* Goal A:
Which dataset does the notebook on topic modeling use?

* Excerpted text:
* begin *

# Topic Modeling using Latent Dirichlet Allocation (Clustering)

# Introduction
This notebook is using [Stanford IMDb Review dataset](http://ai.stanford.edu/~amaas/data/sentiment "Stanford IMDb Large Movie Review Dataset").
One must download it, install it locally and set up the variable 'base_path' below to the FS path of the dataset.

This notebook is about topic modeling using a technique called Latent Dirichlet Allocation (LDA).

# Data set Loading

In [15]:
# Set the base of the data path where folders test/neg, train/pos, etc, live.
base_path = "../../data/aclImdb"

# The folders where to look for the reviews.
data_sets = ['test', 'train']
sa_dir_names = ['neg', 'pos']

# List the content of the data path for the sake of checking the data set folders.
files = !ls {base_path}
print(files)

['README', 'aclImdb_100000.csv', 'aclImdb_100000_raw.parquet', 'aclImdb_10000_raw.parquet', 'aclImdb_1000_raw.parquet', 'aclImdb_100_raw.parquet', 'aclImdb_20000_raw.parquet', 'aclImdb_2000_raw.parquet', 'aclImdb_200_raw.parquet', 'aclImdb_210_raw.parquet', 'aclImdb_211_raw.parquet', 'aclImdb_250.csv', 'aclImdb_250_raw.parquet', 'aclImdb_251_raw.parquet', 'aclImdb_252_raw.parquet', 'aclImdb_300_raw.parquet', 'aclImdb_301_raw.parquet', 'aclImdb_50000_raw.parquet', 'imdb.vocab', 'imdbEr.txt', 'test', 'train']


# Data Prep

LDA works on numbers and not on text. The data has to be converted into a feature vector representation for LDA to be able to compute metrics. The metrics will then serve to define clusters and group observations together.

* end *

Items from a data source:
* begin *

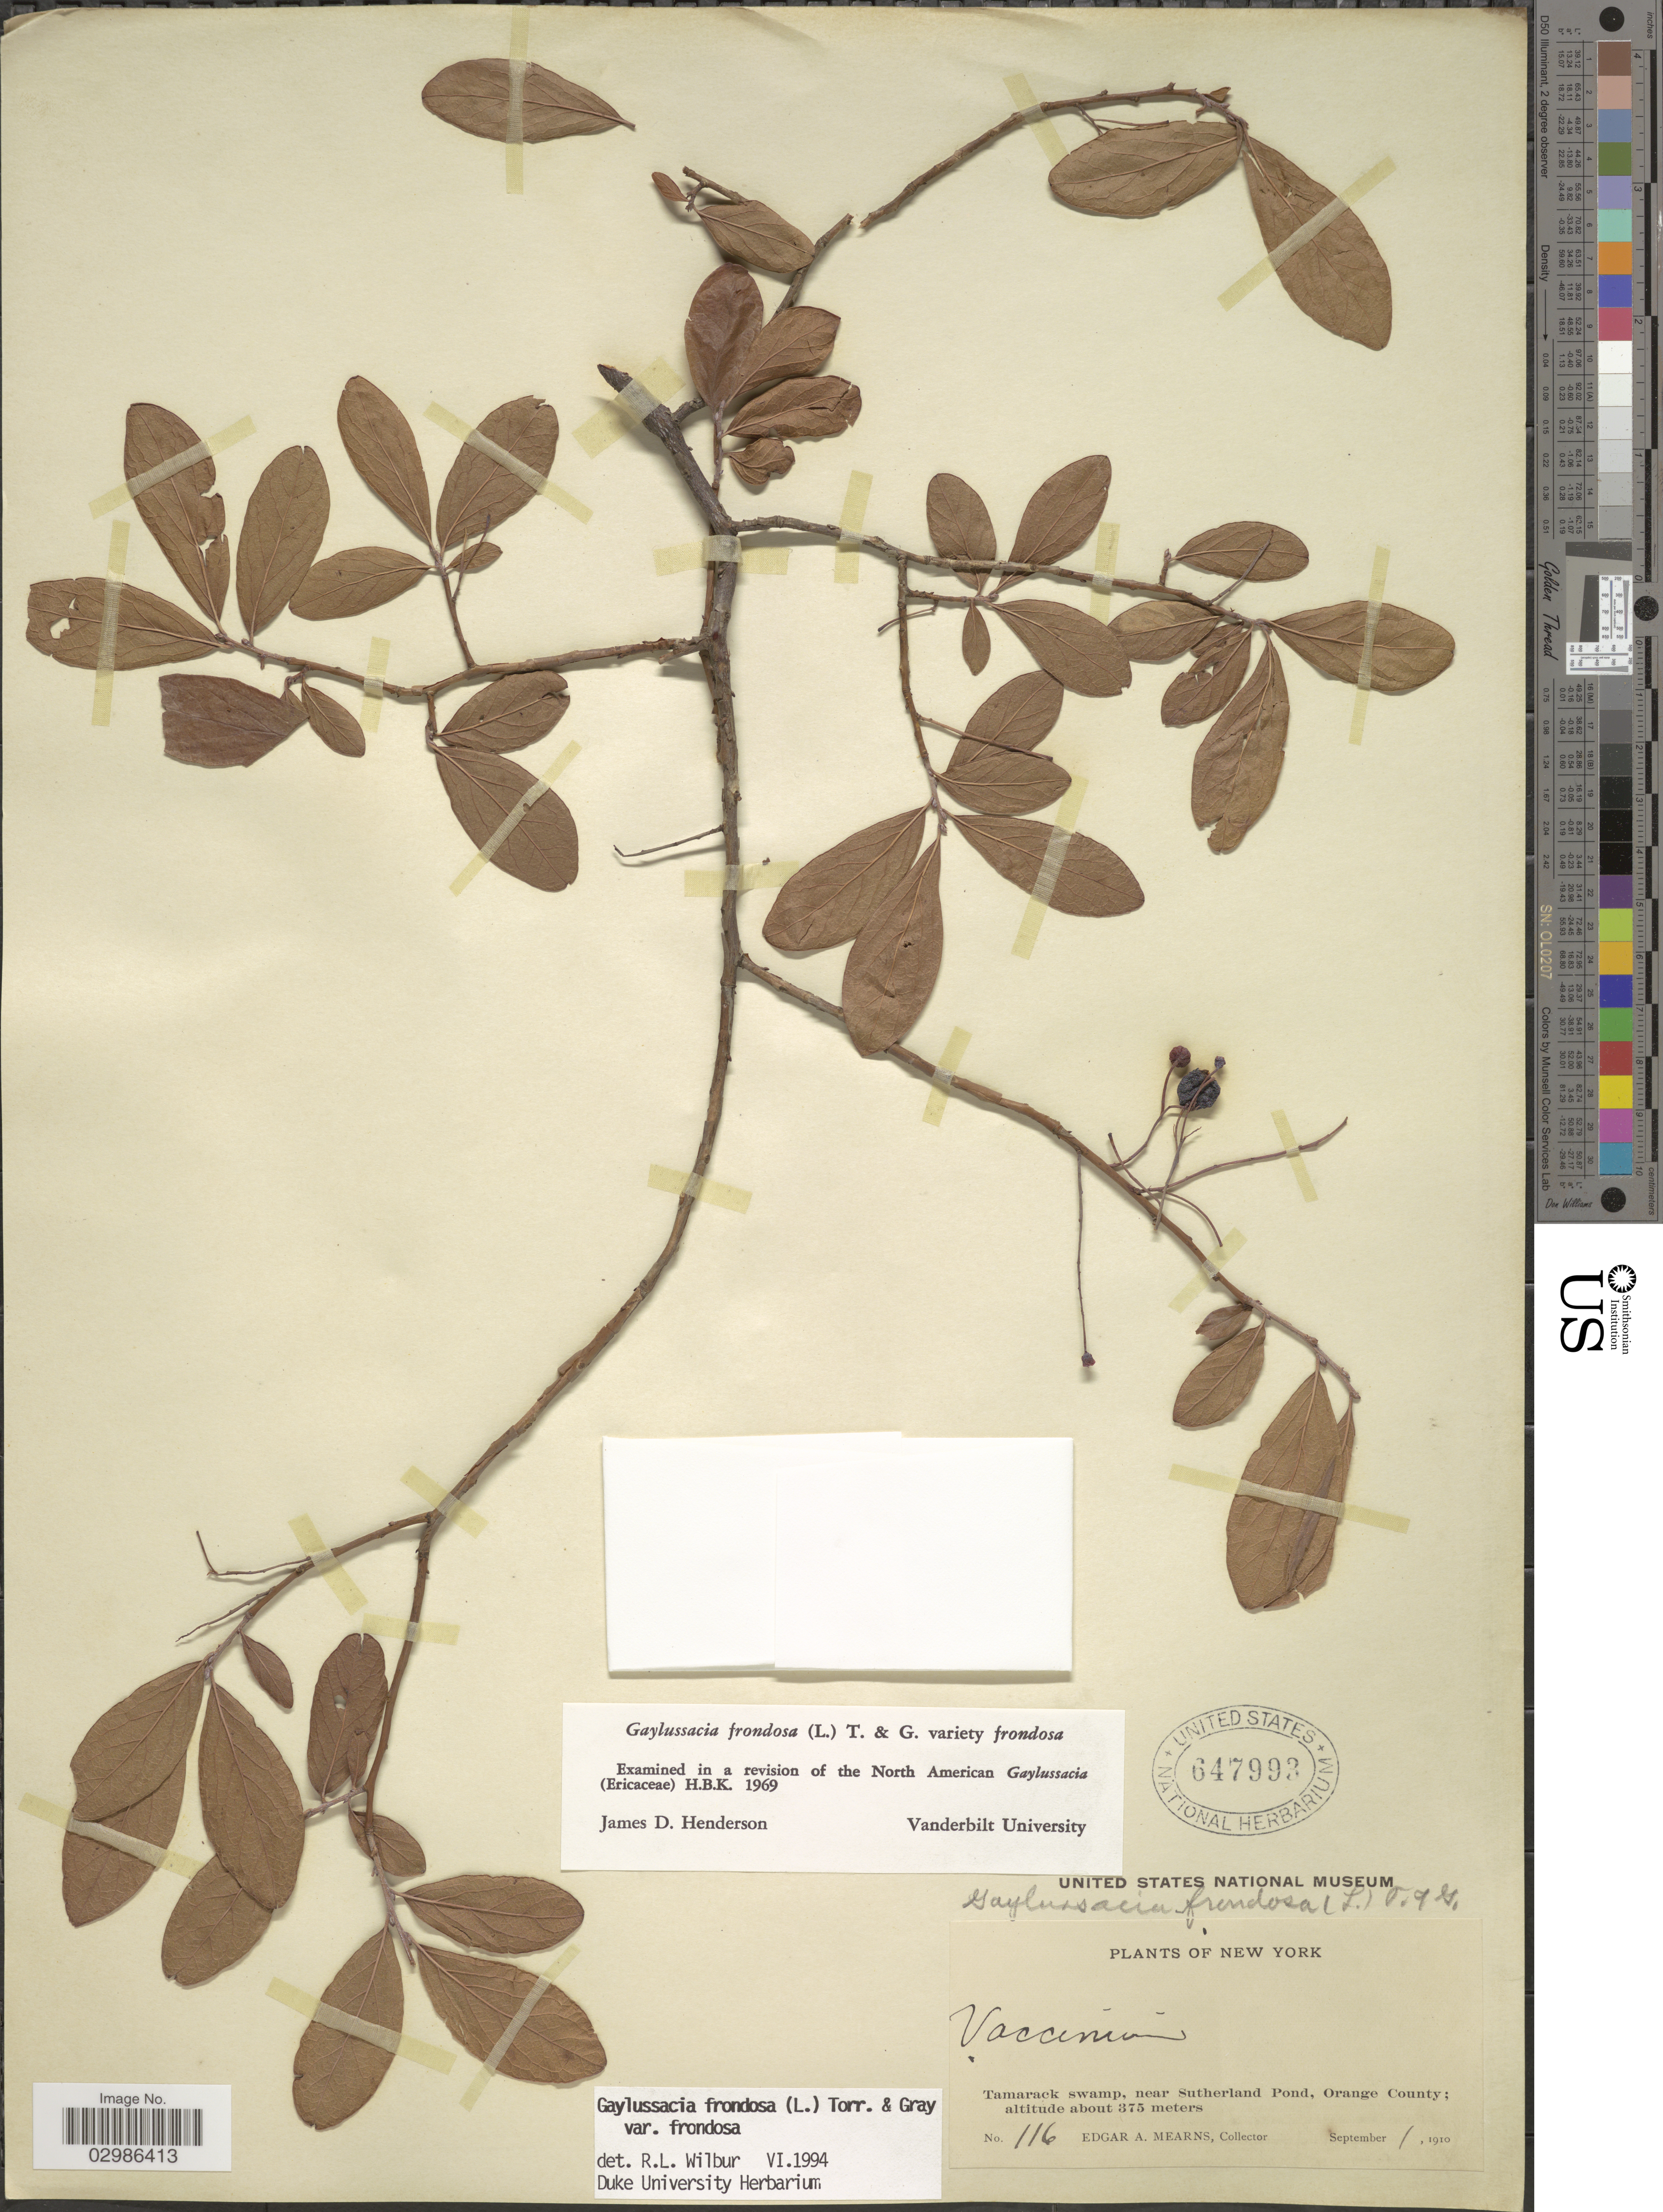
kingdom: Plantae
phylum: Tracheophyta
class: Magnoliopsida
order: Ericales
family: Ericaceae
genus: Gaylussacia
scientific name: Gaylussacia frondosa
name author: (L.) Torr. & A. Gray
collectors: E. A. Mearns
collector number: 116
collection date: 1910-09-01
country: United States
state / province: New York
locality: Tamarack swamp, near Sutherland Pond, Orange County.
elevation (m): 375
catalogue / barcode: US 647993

* end *

* Goal B:
Reproduce the listing of pressed plant sheets above line for line, omitting the pictures.

* Exercise output A:
It uses the Stanford IMDb Review dataset.

* Exercise output B:
kingdom: Plantae
phylum: Tracheophyta
class: Magnoliopsida
order: Ericales
family: Ericaceae
genus: Gaylussacia
scientific name: Gaylussacia frondosa
name author: (L.) Torr. & A. Gray
collectors: E. A. Mearns
collector number: 116
collection date: 1910-09-01
country: United States
state / province: New York
locality: Tamarack swamp, near Sutherland Pond, Orange County.
elevation (m): 375
catalogue / barcode: US 647993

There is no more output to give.